At the time, most Americans lived in small towns or central cities. Suburbs were mostly for the elite, founded on train lines that connected them to the still important city. Then came World War II, with its need for energy to power war machines. Following victory by America and her allies, Americans fled to the car-centric suburbs. The U.S. formed alliances with Middle Eastern governments, none of which could be called democracies, in order to keep the oil flowing for our cars and machines.

Americans had oil in their veins from the beginning of oil exploration in the 1800’s. Thousands of them from Oklahoma, Texas, and other oil producing states found jobs at Saudi Aramco, the Saudi oil giant, in a city built for them, with housing, swimming pools, restaurants, a commissary, and medical care.

Thus, the United States became bound to the Middle East, with all its religious divides, power politics, and ethnic hatreds.

During the Soviet era, the alliances were clear. We were against communism and so were they, at least the countries that provided us with oil. The founding of Israel complicated the alliances, but until the Soviet Union collapsed in 1991, our friends were the enemies of our enemies.

Since then, our major conflicts have risen from those early alliances. The terrorism that haunts us grew out of them.

Syria, our current nightmare, while not a friend in any traditional sense, is the enemy of our enemy, a secular state that opposed our terrorist foes. Now it, too, is home to a human tragedy that threatens to engulf the whole region and the world beyond. Our NATO allies are intricately bound to the region, affected by refugees from its wars. China’s dependence on oil to power its growing economy makes it a front row participant.

So those rough prospectors pictured in my office at the U.S. consulate began something that we never learned to deal with in any long term way. We wanted the oil, whatever the consequences.
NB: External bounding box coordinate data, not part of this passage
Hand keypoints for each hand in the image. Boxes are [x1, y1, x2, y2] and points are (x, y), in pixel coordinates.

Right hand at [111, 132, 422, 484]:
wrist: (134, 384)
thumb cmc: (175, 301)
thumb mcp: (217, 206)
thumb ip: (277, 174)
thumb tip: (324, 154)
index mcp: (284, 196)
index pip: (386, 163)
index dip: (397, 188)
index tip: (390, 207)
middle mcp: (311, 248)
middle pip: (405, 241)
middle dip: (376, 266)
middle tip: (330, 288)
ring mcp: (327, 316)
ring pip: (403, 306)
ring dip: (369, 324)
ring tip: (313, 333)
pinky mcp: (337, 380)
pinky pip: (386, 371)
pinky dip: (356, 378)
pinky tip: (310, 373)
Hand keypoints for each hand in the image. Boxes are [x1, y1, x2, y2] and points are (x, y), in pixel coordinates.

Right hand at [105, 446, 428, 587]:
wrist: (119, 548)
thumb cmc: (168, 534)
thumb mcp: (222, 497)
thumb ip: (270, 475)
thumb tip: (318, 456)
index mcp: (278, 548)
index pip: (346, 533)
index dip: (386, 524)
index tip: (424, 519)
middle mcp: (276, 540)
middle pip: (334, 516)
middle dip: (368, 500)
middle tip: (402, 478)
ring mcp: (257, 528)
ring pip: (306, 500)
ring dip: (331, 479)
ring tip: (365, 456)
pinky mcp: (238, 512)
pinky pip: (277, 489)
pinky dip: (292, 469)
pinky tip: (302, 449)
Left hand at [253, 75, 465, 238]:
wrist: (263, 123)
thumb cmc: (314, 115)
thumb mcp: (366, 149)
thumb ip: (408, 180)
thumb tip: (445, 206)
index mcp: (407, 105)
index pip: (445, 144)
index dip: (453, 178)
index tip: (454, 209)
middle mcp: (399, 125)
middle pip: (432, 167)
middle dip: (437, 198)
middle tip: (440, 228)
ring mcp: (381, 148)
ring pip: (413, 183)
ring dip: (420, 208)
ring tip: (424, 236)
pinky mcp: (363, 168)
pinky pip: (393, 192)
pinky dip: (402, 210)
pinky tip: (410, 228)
The consequences have arrived.

Egypt and Syria: Worrying Prelude to the Future?

 

Are the Egyptian and Syrian conflicts typical of the near future for the Middle East? Good guys, bad guys, sometimes on the same side? Ethnic and religious attacks? Plenty of villains but no clear heroes? The Syrian conflict, especially, now involves nearby countries: masses of refugees, arms shipments, and occasional spillover of armed forays. Are these preludes to larger conflicts? What does past history tell us?
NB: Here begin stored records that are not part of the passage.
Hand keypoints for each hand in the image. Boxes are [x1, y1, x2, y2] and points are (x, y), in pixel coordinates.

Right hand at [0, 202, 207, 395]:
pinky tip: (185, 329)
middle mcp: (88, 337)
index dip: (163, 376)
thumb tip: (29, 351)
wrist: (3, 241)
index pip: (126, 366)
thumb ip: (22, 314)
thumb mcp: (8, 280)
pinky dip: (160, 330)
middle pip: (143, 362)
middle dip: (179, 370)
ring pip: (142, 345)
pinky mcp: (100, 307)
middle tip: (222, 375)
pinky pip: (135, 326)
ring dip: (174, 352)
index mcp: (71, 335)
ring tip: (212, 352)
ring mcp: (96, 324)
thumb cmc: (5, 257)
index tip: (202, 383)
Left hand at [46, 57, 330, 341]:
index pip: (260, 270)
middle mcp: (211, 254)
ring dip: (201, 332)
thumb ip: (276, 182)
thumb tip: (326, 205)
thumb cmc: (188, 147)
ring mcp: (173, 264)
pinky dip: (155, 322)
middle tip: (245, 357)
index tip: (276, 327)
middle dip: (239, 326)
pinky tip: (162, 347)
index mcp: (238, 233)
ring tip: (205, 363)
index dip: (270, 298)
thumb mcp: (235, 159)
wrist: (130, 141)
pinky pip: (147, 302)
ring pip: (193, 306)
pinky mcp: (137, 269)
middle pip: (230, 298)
The Spanish Civil War of 1936-1939, a war forgotten by most of us, is called by some a prelude to World War II, which began a few months after the end of the Spanish conflict. The more traditional Spanish citizens, including many in the Catholic Church and landowning and business classes were called nationalists. Many urban workers, middle-class liberals, and some Communists were called republicans. The nationalists received support from Nazi Germany. The republicans received support from the Soviet Union.
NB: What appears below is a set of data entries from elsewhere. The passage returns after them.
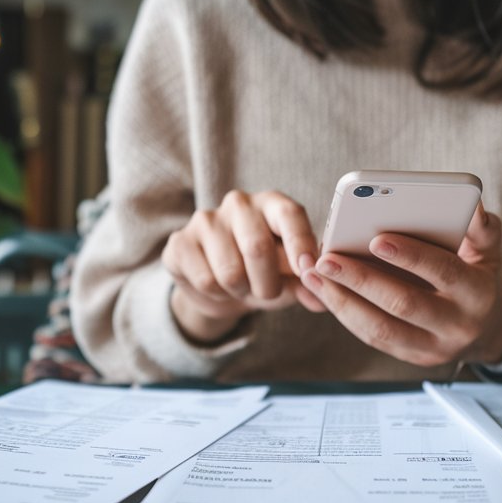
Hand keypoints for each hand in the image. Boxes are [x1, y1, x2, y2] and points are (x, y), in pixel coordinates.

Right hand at [162, 190, 326, 342]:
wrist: (220, 285)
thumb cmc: (264, 273)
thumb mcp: (291, 278)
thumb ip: (308, 285)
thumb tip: (321, 299)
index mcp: (272, 203)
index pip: (289, 214)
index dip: (300, 242)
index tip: (307, 269)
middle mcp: (239, 203)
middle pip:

Both sides committed atrocities. The town of Guernica was pounded to rubble by incendiary bombs. A third of its population was reported killed or wounded.

The United States was not directly involved, but some Americans joined the republicans, most in a youthful desire to liberate. Earnest Hemingway wrote about one such fictional character in For Whom the Bell Tolls. The story ends tragically for the hero just as the war did. For almost four decades afterward, Spain was ruled by the dictator Francisco Franco.

At the time, European countries had been in a state of tension caused by the horrible brutality of World War I and its unresolved ending. Hatred, pride, and humiliation all played a part in the inability of Europeans to come together to prevent World War II. This hatred was evident in the Spanish conflict. Unfortunately, a failure to understand hatred’s consequences prevented the compromises necessary to resolve the differences.

At this chaotic time, we follow the promise of talks between Israelis and Palestinians. All parties suggest that any progress will be difficult. Bitterness, grievances, and brutalities haunt the process. A look into history should convince us to try anyway, to understand, this time, that only forgiveness offers hope.